Ex-Russian spy Sergei Skripal discharged from British hospital after nerve agent attack

Mr Sergei Skripal has been discharged from Salisbury District Hospital.
Mr Sergei Skripal has been discharged from Salisbury District Hospital.PHOTO: REUTERS

LONDON (REUTERS, AGENCE FRANCE-PRESSE) - Mr Sergei Skripal, a former Russian spy who was poisoned by a nerve agent in Britain more than two months ago, triggering a diplomatic crisis, has been discharged from hospital, England’s health service said on Friday (May 18). 

“It is fantastic news that Sergei Skripal is well enough to leave Salisbury District Hospital,” the hospital’s Chief Executive Cara Charles-Barks said in a statement. 

Nursing director Lorna Wilkinson said treating him and two others poisoned by the same nerve agent had been “a huge and unprecedented challenge”.  “This is an important stage in his recovery, which will now take place away from the hospital,” she said.

Mr Skripal, 66, a former colonel in Russia’s military intelligence who betrayed dozens of agents to Britain, and his daughter Yulia were found unconscious on a public bench on March 4 in the southern English city of Salisbury, where the former double agent lives. 

Police officer Nick Bailey who came to help them was also taken to hospital. He was discharged several weeks after the attack. 

Britain has accused Russia of being behind the nerve agent attack and Western governments including the United States have expelled over 100 Russian diplomats. Russia has denied any involvement in the poisoning and has retaliated in kind. 

The Skripals were in a critical condition for weeks and doctors at one point feared that, even if they survived, they might have suffered brain damage. But their health began to improve rapidly, and Ms Skripal was discharged last month. 

“Treating people who are so acutely unwell, having been poisoned by nerve agents, requires stabilising them, keeping them alive until their bodies could produce more enzymes to replace those that had been poisoned,” the hospital statement said.

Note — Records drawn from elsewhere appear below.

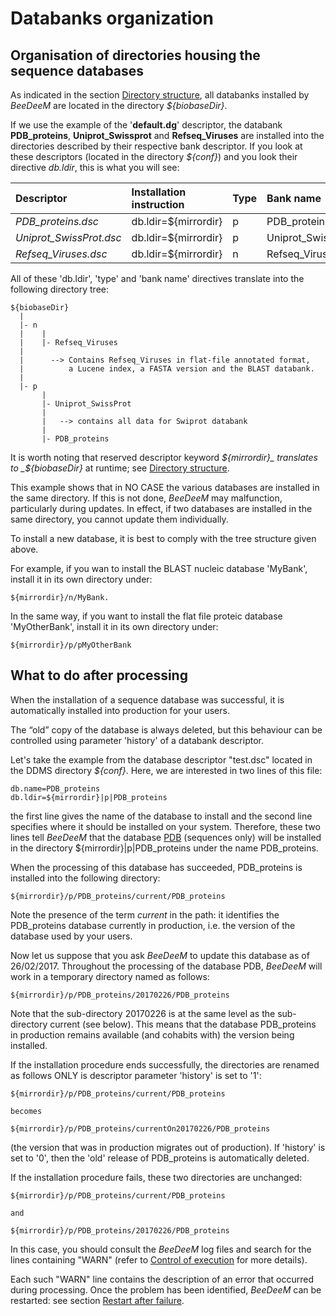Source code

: # Databanks organization

## Organisation of directories housing the sequence databases

As indicated in the section [Directory structure](../installation/directory_structure.md), all databanks installed by _BeeDeeM_ are located in the directory _${biobaseDir}_.

If we use the example of the '**default.dg**' descriptor, the databank **PDB\_proteins**, **Uniprot\_Swissprot** and **Refseq\_Viruses** are installed into the directories described by their respective bank descriptor. If you look at these descriptors \(located in the directory _${conf}_\) and you look their directive _db.ldir_, this is what you will see:

| Descriptor | Installation instruction | Type | Bank name |
| :--- | :--- | :--- | :--- |
| _PDB\_proteins.dsc_ | db.ldir=${mirrordir} | p | PDB\_proteins |
| _Uniprot\_SwissProt.dsc_ | db.ldir=${mirrordir} | p | Uniprot\_SwissProt |
| _Refseq\_Viruses.dsc_ | db.ldir=${mirrordir} | n | Refseq\_Viruses |

All of these 'db.ldir', 'type' and 'bank name' directives translate into the following directory tree:

```text
${biobaseDir}
  |
  |- n
  |    |
  |    |- Refseq_Viruses
  |
  |      --> Contains Refseq_Viruses in flat-file annotated format, 
  |          a Lucene index, a FASTA version and the BLAST databank.
  | 
  |- p
       |
       |- Uniprot_SwissProt
       |    
       |   --> contains all data for Swiprot databank
       |
       |- PDB_proteins
```

It is worth noting that reserved descriptor keyword _${mirrordir}_ translates to _${biobaseDir}_ at runtime; see [Directory structure](../installation/directory_structure.md).

This example shows that in NO CASE the various databases are installed in the same directory. If this is not done, _BeeDeeM_ may malfunction, particularly during updates. In effect, if two databases are installed in the same directory, you cannot update them individually.

To install a new database, it is best to comply with the tree structure given above.

For example, if you wan to install the BLAST nucleic database 'MyBank', install it in its own directory under:

```text
${mirrordir}/n/MyBank.
```

In the same way, if you want to install the flat file proteic database 'MyOtherBank', install it in its own directory under:

```text
${mirrordir}/p/pMyOtherBank
```

## What to do after processing

When the installation of a sequence database was successful, it is automatically installed into production for your users.

The “old” copy of the database is always deleted, but this behaviour can be controlled using parameter 'history' of a databank descriptor.

Let's take the example from the database descriptor "test.dsc" located in the DDMS directory _${conf}_. Here, we are interested in two lines of this file:

```text
db.name=PDB_proteins
db.ldir=${mirrordir}|p|PDB_proteins
```

the first line gives the name of the database to install and the second line specifies where it should be installed on your system. Therefore, these two lines tell _BeeDeeM_ that the database [PDB](http://www.rcsb.org/pdb/home/home.do) \(sequences only\) will be installed in the directory ${mirrordir}\|p\|PDB\_proteins under the name PDB\_proteins.

When the processing of this database has succeeded, PDB\_proteins is installed into the following directory:

```text
${mirrordir}/p/PDB_proteins/current/PDB_proteins
```

Note the presence of the term _current_ in the path: it identifies the PDB\_proteins database currently in production, i.e. the version of the database used by your users.

Now let us suppose that you ask _BeeDeeM_ to update this database as of 26/02/2017. Throughout the processing of the database PDB, _BeeDeeM_ will work in a temporary directory named as follows:

```text
${mirrordir}/p/PDB_proteins/20170226/PDB_proteins
```

Note that the sub-directory 20170226 is at the same level as the sub-directory current \(see below\). This means that the database PDB\_proteins in production remains available \(and cohabits with\) the version being installed.

If the installation procedure ends successfully, the directories are renamed as follows ONLY is descriptor parameter 'history' is set to '1':

```text
${mirrordir}/p/PDB_proteins/current/PDB_proteins

becomes

${mirrordir}/p/PDB_proteins/currentOn20170226/PDB_proteins
```

\(the version that was in production migrates out of production\). If 'history' is set to '0', then the 'old' release of PDB\_proteins is automatically deleted.

If the installation procedure fails, these two directories are unchanged:

```text
${mirrordir}/p/PDB_proteins/current/PDB_proteins

and

${mirrordir}/p/PDB_proteins/20170226/PDB_proteins
```

In this case, you should consult the _BeeDeeM_ log files and search for the lines containing "WARN" \(refer to [Control of execution](install-banks/#control-of-execution) for more details\).

Each such "WARN" line contains the description of an error that occurred during processing. Once the problem has been identified, _BeeDeeM_ can be restarted: see section [Restart after failure](advanced-uses/#restart-after-failure).

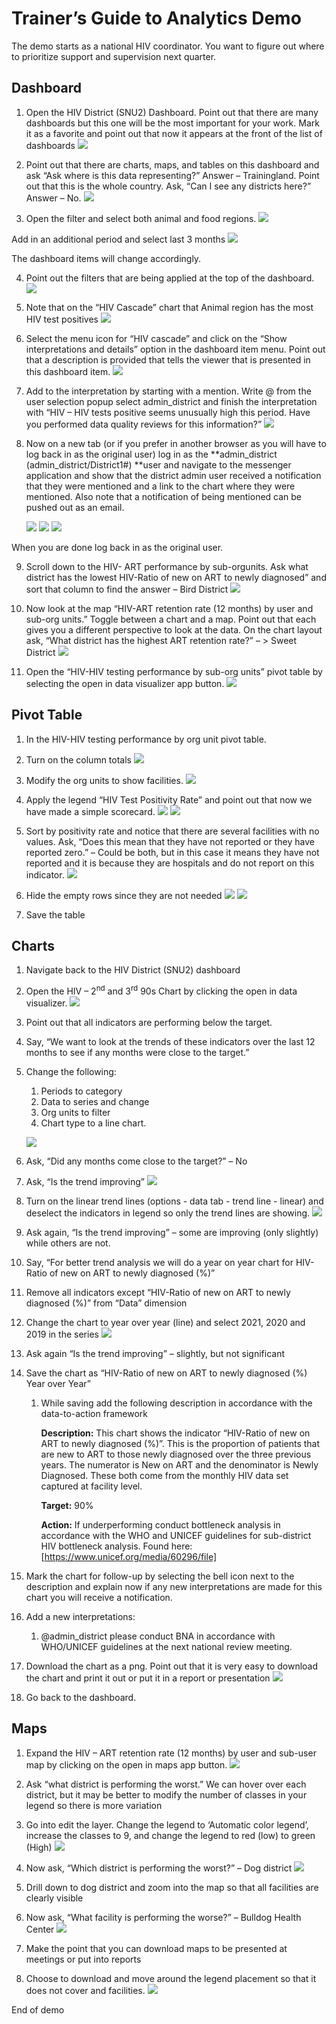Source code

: # Trainer’s Guide to Analytics Demo

The demo starts as a national HIV coordinator. You want to figure out where to prioritize support and supervision next quarter. 

## **Dashboard**

1. Open the HIV District (SNU2) Dashboard. Point out that there are many dashboards but this one will be the most important for your work. Mark it as a favorite and point out that now it appears at the front of the list of dashboards
![](Images/analyticsdemo/image16.png) 

2. Point out that there are charts, maps, and tables on this dashboard and ask “Ask where is this data representing?” Answer – Trainingland. 
Point out that this is the whole country. Ask, “Can I see any districts here?” 
Answer – No. 
![](Images/analyticsdemo/image26.png) 

3. Open the filter and select both animal and food regions.
![](Images/analyticsdemo/image30.png) 

Add in an additional period and select last 3 months 
![](Images/analyticsdemo/image4.png) 
    
The dashboard items will change accordingly. 

4. Point out the filters that are being applied at the top of the dashboard.
![](Images/analyticsdemo/image1.png)  

5. Note that on the “HIV Cascade” chart that Animal region has the most HIV test positives
![](Images/analyticsdemo/image25.png)  


6. Select the menu icon for “HIV cascade” and click on the “Show interpretations and details” option in the dashboard item menu. Point out that a description is provided that tells the viewer that is presented in this dashboard item. 
![](Images/analyticsdemo/image31.png) 

7. Add to the interpretation by starting with a mention. Write @ from the user selection popup select admin_district and finish the interpretation with “HIV – HIV tests positive seems unusually high this period. Have you performed data quality reviews for this information?”
![](Images/analyticsdemo/image17.png) 

8. Now on a new tab (or if you prefer in another browser as you will have to log back in as the original user) log in as the **admin_district (admin_district/District1#) **user and navigate to the messenger application and show that the district admin user received a notification that they were mentioned and a link to the chart where they were mentioned. Also note that a notification of being mentioned can be pushed out as an email.

   ![](Images/analyticsdemo/image32.png) 
![](Images/analyticsdemo/image9.png) 
![](Images/analyticsdemo/image23.png) 

When you are done log back in as the original user.

9. Scroll down to the HIV- ART performance by sub-orgunits. Ask what district has the lowest HIV-Ratio of new on ART to newly diagnosed” and sort that column to find the answer – Bird District
![](Images/analyticsdemo/image20.png)    

10. Now look at the map “HIV-ART retention rate (12 months) by user and sub-org units.” Toggle between a chart and a map. Point out that each gives you a different perspective to look at the data. On the chart layout ask, “What district has the highest ART retention rate?” – > Sweet District
![](Images/analyticsdemo/image5.png) 

11.  Open the “HIV-HIV testing performance by sub-org units” pivot table by selecting the open in data visualizer app button. 
![](Images/analyticsdemo/image3.png) 

## **Pivot Table**

1. In the HIV-HIV testing performance by org unit pivot table. 
2. Turn on the column totals 
![](Images/analyticsdemo/image15.png) 

3. Modify the org units to show facilities.
![](Images/analyticsdemo/image11.png) 

4. Apply the legend “HIV Test Positivity Rate” and point out that now we have made a simple scorecard.
![](Images/analyticsdemo/image19.png) 
![](Images/analyticsdemo/image24.png) 

5. Sort by positivity rate and notice that there are several facilities with no values. Ask, “Does this mean that they have not reported or they have reported zero.” – Could be both, but in this case it means they have not reported and it is because they are hospitals and do not report on this indicator.
![](Images/analyticsdemo/image29.png) 

6. Hide the empty rows since they are not needed
![](Images/analyticsdemo/image14.png) 
![](Images/analyticsdemo/image18.png) 

7. Save the table 

## **Charts**

1. Navigate back to the HIV District (SNU2) dashboard 
2. Open the HIV – 2<sup>nd</sup> and 3<sup>rd</sup> 90s Chart by clicking the open in data visualizer.
![](Images/analyticsdemo/image9.png)  


3. Point out that all indicators are performing below the target.
 
4. Say, “We want to look at the trends of these indicators over the last 12 months to see if any months were close to the target.”

5. Change the following:
    1. Periods to category 
    2. Data to series and change
    3. Org units to filter
    4. Chart type to a line chart.

    
   ![](Images/analyticsdemo/image21.png) 

6. Ask, “Did any months come close to the target?” – No
7. Ask, “Is the trend improving”
![](Images/analyticsdemo/image13.png)    

8. Turn on the linear trend lines (options - data tab - trend line - linear) and deselect the indicators in legend so only the trend lines are showing. 
![](Images/analyticsdemo/image22.png)    

9. Ask again, “Is the trend improving” – some are improving (only slightly) while others are not. 
10. Say, “For better trend analysis we will do a year on year chart for HIV-Ratio of new on ART to newly diagnosed (%)”
11. Remove all indicators except “HIV-Ratio of new on ART to newly diagnosed (%)” from “Data” dimension
12. Change the chart to year over year (line) and select 2021, 2020 and 2019 in the series 
![](Images/analyticsdemo/image27.png)   

13. Ask again “Is the trend improving” – slightly, but not significant 
14.  Save the chart as “HIV-Ratio of new on ART to newly diagnosed (%) Year over Year”
     1. While saving add the following description in accordance with the data-to-action framework

        **Description:** This chart shows the indicator “HIV-Ratio of new on ART to newly diagnosed (%)”. This is the proportion of patients that are new to ART to those newly diagnosed over the three previous years. The numerator is New on ART and the denominator is Newly Diagnosed. These both come from the monthly HIV data set captured at facility level. 

        **Target:** 90%

        **Action:** If underperforming conduct bottleneck analysis in accordance with the WHO and UNICEF guidelines for sub-district HIV bottleneck analysis. Found here: [https://www.unicef.org/media/60296/file] 

15. Mark the chart for follow-up by selecting the bell icon next to the description and explain now if any new interpretations are made for this chart you will receive a notification. 
16. Add a new interpretations: 
    1. @admin_district please conduct BNA in accordance with WHO/UNICEF guidelines at the next national review meeting.
17. Download the chart as a png. Point out that it is very easy to download the chart and print it out or put it in a report or presentation
![](Images/analyticsdemo/image7.png) 
    
18.  Go back to the dashboard. 


## **Maps**

1. Expand the HIV – ART retention rate (12 months) by user and sub-user map by clicking on the open in maps app button. 
![](Images/analyticsdemo/image10.png)   

2. Ask “what district is performing the worst.” We can hover over each district, but it may be better to modify the number of classes in your legend so there is more variation
3. Go into edit the layer. Change the legend to ‘Automatic color legend’, increase the classes to 9, and change the legend to red (low) to green (High)
![](Images/analyticsdemo/image28.png) 

4. Now ask, “Which district is performing the worst?” – Dog district 
![](Images/analyticsdemo/image8.png) 

5. Drill down to dog district and zoom into the map so that all facilities are clearly visible 
6. Now ask, “What facility is performing the worse?” – Bulldog Health Center
![](Images/analyticsdemo/image6.png) 

7. Make the point that you can download maps to be presented at meetings or put into reports
8. Choose to download and move around the legend placement so that it does not cover and facilities. 
![](Images/analyticsdemo/image12.png) 



End of demo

Britain and international chemicals weapons inspectors have said the Skripals were poisoned with Novichok, a deadly group of nerve agents developed by the Soviet military in the 1970s and 1980s

UN experts have confirmed that a high-purity nerve agent was used without specifying whether it was Novichok or saying who might be behind the poisoning.

Russia has denied Britain’s charges of involvement in the first known offensive use of such a nerve agent on European soil since World War II. It has suggested Britain carried out the attack itself to stoke anti-Russian hysteria. 

It has challenged Britain to provide evidence in the case and has requested consular access to Mr Skripal and his daughter. Britain's Foreign and Commonwealth Office said their offer of consular assistance had been passed to Ms Yulia Skripal but that she had turned it down.

Russian President Vladimir Putin on Friday wished Mr Skripal “good health”.  “God grant him good health... if a military-grade poison had been used, the man would have died on the spot. Thank God he recovered and that he left (hospital),” Putin said. 

Following Mr Skripal’s release, the Metropolitan Police said it was making “good progress” in the case. “This is a complex investigation and detectives continue to gather and piece together all the evidence to establish the full facts and circumstances behind this dreadful attack,” it said in a statement.

Both she and her father are now likely to be in protective custody.  “In the interests of Sergei and Yulia’s safety, we will not be discussing any protective or security arrangements that are in place,” the Metropolitan Police said.

Mr Skripal is a former Russian military intelligence officer who passed information on Russia’s agents in Europe to British security services, resulting in imprisonment in his homeland.  He moved to Britain as part of a spy swap in 2010 and has lived there ever since.